The Republican candidate for sheriff with the fewest years living in Kerr County realizes that’s an issue for some voters. You might say it’s a giraffe in a room full of elephants at every Republican candidate forum.
But Mitch Lambdin, a retired Los Angeles Police Department sergeant who moved to the area with his wife and four children in 2015, addresses the matter head-on. The topic has its own page on his website. Even though he was born and raised in southern California, he has “Texas values,” the pages state.
“That’s why I’m here,” Lambdin said during an interview this week. “The last thing I want is Californians who want to turn this place into California.”
Lambdin said he spotted a Hoover Crip gangster from L.A. checking out at Walmart in Kerrville. Lambdin recognized the man's gang tattoo from his time being in charge of a gang unit in the Watts District of South Los Angeles.
"I have encountered four or five San Antonio gang members who are patients while visiting the sick for my ministry with Notre Dame Church," Lambdin said. "It is not unusual to see obvious criminal element traveling through Kerrville from time to time that appear to be from elsewhere."
Lambdin, who has 33 years of police experience, argues that his background providing law and order in some of the highest crime areas of the country is a big advantage — even in a small county like Kerr.
“It’s kind of a transition time for Kerr County,” Lambdin said. “And with the growth, it’s not even the same place I moved to five years ago.”
Lambdin said he sees himself being a one- or two-term sheriff, and wants to prepare Kerr County for the growth that’s coming. He doesn’t need the money.
“The sheriff is not a job, it’s a calling; it’s something different,” Lambdin said. “When I leave, there will be people who are trained and capable as the next sheriff.”
Even though it took him a while to get to Texas, Lambdin indicated he wouldn’t have wanted to earn his chops anywhere other than the LAPD, which he called “the finest law enforcement agency probably in the world.”

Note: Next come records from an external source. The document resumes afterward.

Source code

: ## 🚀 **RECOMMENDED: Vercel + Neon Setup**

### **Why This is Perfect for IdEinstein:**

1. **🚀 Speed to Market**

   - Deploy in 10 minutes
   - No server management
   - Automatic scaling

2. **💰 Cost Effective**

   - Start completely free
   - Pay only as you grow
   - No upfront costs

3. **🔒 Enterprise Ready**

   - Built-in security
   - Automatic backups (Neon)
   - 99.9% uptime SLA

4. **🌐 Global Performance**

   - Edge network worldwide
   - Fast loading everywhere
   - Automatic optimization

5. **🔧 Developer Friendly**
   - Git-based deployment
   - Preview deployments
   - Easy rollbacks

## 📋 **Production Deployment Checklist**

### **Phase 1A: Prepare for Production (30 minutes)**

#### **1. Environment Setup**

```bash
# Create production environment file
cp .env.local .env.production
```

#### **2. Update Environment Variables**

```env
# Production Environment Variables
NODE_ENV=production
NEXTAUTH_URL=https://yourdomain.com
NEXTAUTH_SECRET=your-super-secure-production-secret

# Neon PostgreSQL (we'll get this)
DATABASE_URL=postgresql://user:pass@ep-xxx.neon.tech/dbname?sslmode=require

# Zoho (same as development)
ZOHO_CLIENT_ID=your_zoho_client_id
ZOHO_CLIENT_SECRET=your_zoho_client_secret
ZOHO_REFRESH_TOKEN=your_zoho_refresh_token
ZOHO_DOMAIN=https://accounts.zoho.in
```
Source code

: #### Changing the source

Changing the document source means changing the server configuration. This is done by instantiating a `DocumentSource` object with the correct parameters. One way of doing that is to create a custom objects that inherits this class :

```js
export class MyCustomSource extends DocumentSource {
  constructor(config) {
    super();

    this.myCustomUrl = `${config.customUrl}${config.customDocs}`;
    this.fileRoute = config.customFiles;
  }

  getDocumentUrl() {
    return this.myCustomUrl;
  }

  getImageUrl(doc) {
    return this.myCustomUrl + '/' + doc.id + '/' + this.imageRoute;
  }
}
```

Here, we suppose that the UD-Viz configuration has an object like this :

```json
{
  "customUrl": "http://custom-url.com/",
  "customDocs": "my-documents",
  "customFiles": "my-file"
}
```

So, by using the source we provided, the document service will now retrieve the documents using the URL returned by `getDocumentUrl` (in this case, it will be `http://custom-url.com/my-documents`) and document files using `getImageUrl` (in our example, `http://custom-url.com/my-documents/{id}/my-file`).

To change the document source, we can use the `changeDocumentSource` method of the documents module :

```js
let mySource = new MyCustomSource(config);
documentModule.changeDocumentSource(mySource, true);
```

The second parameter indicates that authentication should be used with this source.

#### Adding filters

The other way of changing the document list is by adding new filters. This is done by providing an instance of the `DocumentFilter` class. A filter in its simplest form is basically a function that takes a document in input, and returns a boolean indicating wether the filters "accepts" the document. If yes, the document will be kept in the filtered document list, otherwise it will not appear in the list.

Professionalism was a high priority at a law enforcement agency in a blue state with local political leaders and a public sometimes perceived as hostile toward, he indicated.
“You know that you will be constantly scrutinized,” Lambdin said. “By being in that environment, it makes you a little better, because you have to be.”
Lambdin his law enforcement career an 18-year-old in a cadet program in Anaheim, California. He worked as a police officer at the Vernon police department, then went to the agency in Compton before settling at LAPD, where he helped plan and implement security for multiple Academy Awards ceremonies, basketball games, and U.S. presidential visits.
“Their pay is not as good, but for me it was about service, excellence and training,” Lambdin said. “It’s never been about a paycheck to me.”
Since retiring to Kerr County, Lambdin has kept busy by developing safety plans for security plans for two local schools and an emergency operations plan for his church, Notre Dame. He’s on the council of Notre Dame Catholic School, which his children attend; services as a minister to the sick at Peterson Regional Medical Center; volunteers as a pick-up driver for St. Vincent de Paul Thrift Shop.
Lambdin also is the only one of the candidates who has experience supervising a jail.
“I did that as a watch commander for 11 years,” Lambdin said. “Which is why I think I’m uniquely qualified. I’d manage two homicide investigations, and my jail, and maybe a disturbance in a housing project and keep it all going.”
As to the changes he’d make as sheriff, Lambdin said there are ways to modernize the department that would allow employees there to “work smarter, not harder” — ways that involve technologies and processes he encountered in his career in larger agencies. He also has talked about establishing a nonprofit to help fund some of these innovations, as sheriffs are at the mercy of their commissioners courts when it comes to funding, and Kerr County sheriff’s office has a much smaller budget than what he’s used to. It’s about putting training and systems in place, not about hiring more people, he said.
“I’ve taken over commands before, I know how to do that,” Lambdin said.